Pflughoeft paid back her first loan on schedule. Then she borrowed $1000 to buy brochures, postcards, and art materials. Repaid that. Now she's on her third loan and has all the business she can handle. That makes Pflughoeft a success story for the domestic version of an international anti-poverty strategy.

Melany Brown runs the non-profit that supported Cowbelly's start up. "We're not a Third World, and yet we have immense poverty in this country," she points out. "And we're having more and more poverty."
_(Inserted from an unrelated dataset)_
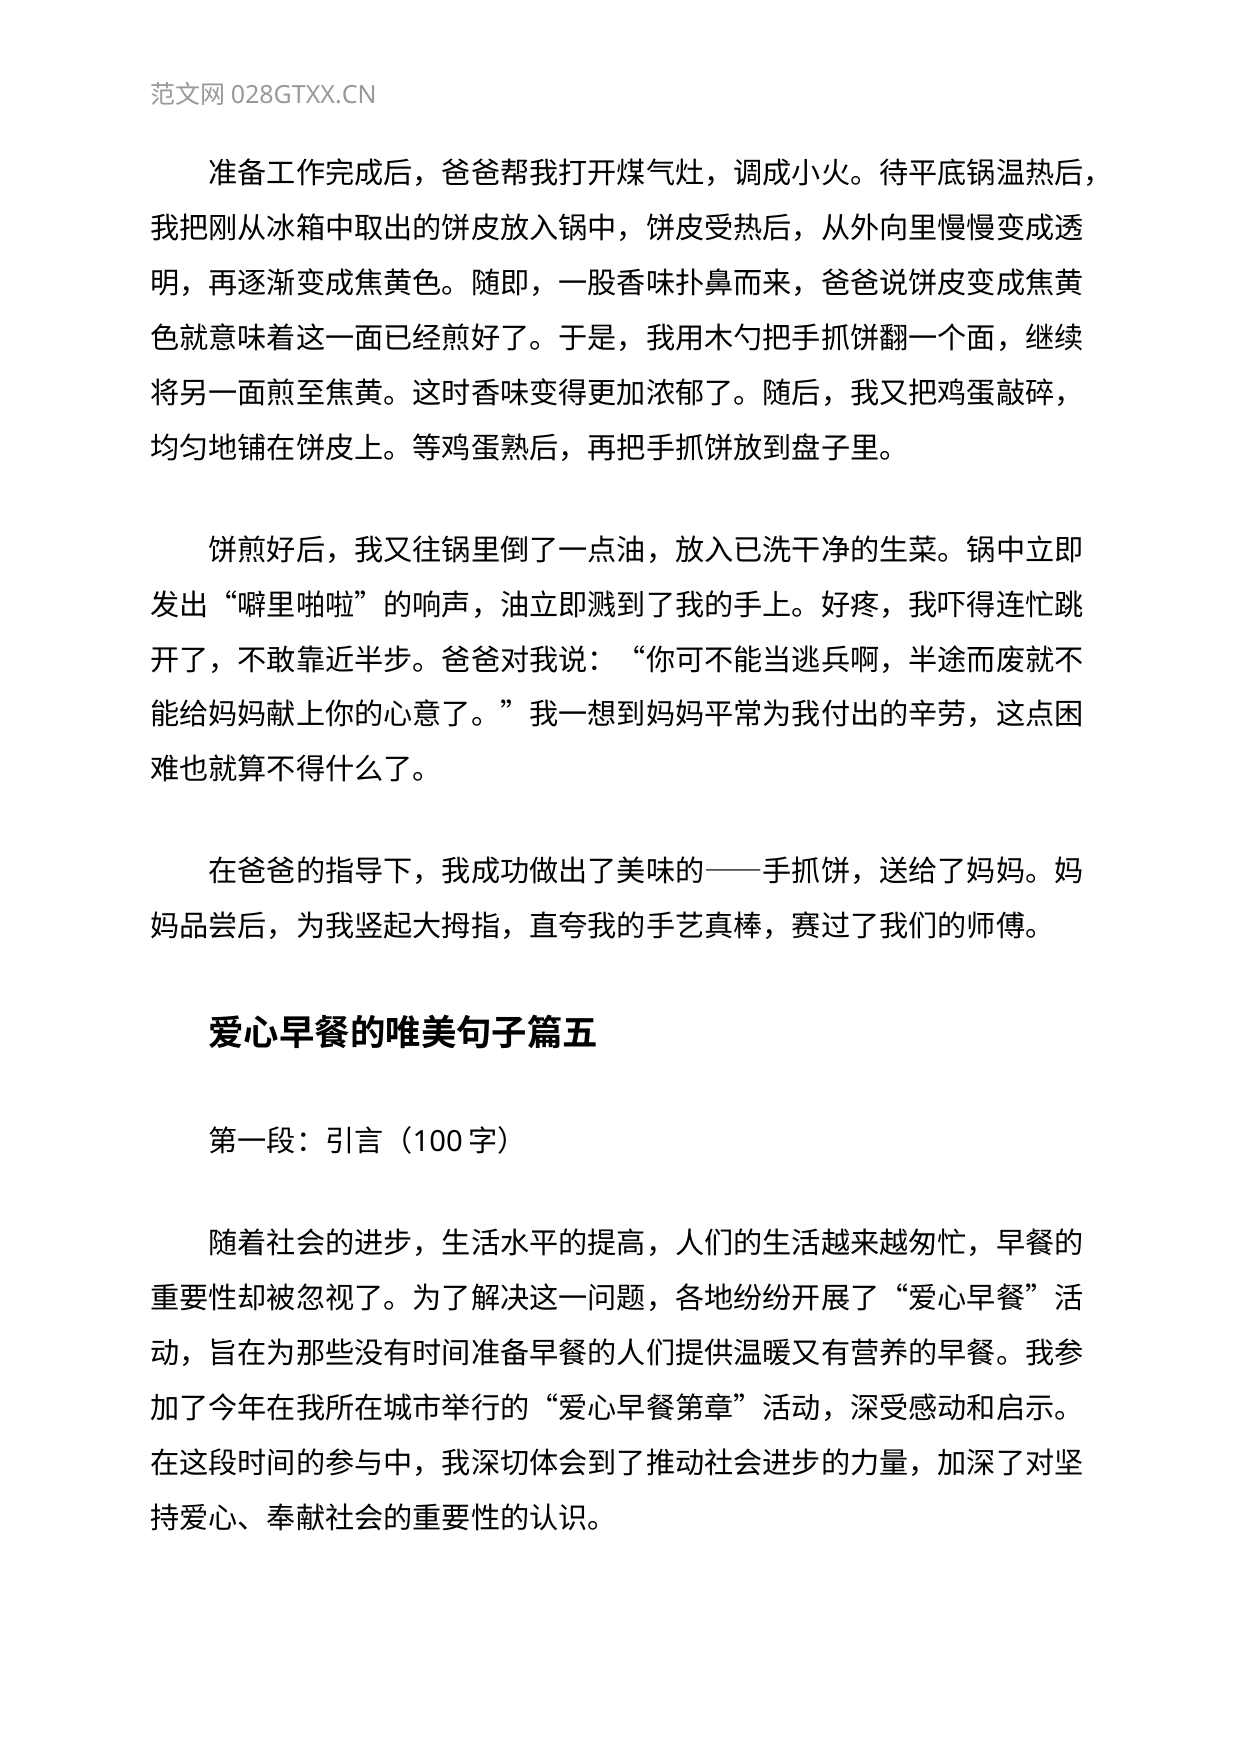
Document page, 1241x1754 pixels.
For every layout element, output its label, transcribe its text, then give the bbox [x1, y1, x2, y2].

The inspiration for Washington CASH was the Grameen Bank, a private micro-credit program launched in Bangladesh 30 years ago. It's since been replicated in many countries, including the United States. "What's so exciting about micro-lending in the United States is that it's a generational solution to poverty," Brown says. "It's not a stand-alone -- we solved it [solely] for one woman or one man. But their children see them as strong engaged citizens in our communities and, therefore, then their children become that."

Brown sees steady demand from low-income entrepreneurs. She makes loans to borrowers with no collateral -- customers no bank would deal with. Even so, Brown says the credit risk is not that great. "Our loan repayment rate fluctuates of course over time. But right now it hovers around 90 percent."

Micro-lenders around the Northwest have backed a wide range of new enterprises - from a plumbing franchise to an organic vegetable farm to a catering business.

As she whips up a pasta salad for a festival booth, Juli Woods, 49 - a recovered drug addict - says, "I just like cooking and I like seeing people happy eating my food. I mean, that warms my heart." This month, she'll make a presentation for her second micro-loan. It'll be for $1000 to buy a portable fryer machine.

Woods is thinking ahead about helping others who face the same hurdles she did. "What I'm going to do in my restaurant and in fact, I will be starting now in my next catering jobs and stuff, we're going to go to the drug treatment centers and hire people from there to help them get back into society and stuff. That's a hard part in people's lives, when they come out of prison or drug treatment to try to find a job and everything in society."

Interest payments on the tiny loans people like Juli Woods take out don't cover the lenders' costs. The American micro-credit industry relies on donors to keep their operations going. Analysts at the Aspen Institute, a private social policy research group, are urging the roughly 240 U.S. micro-lending organizations to consider merging or consolidating, so that they can achieve some of the business efficiencies enjoyed by micro-lenders elsewhere in the world.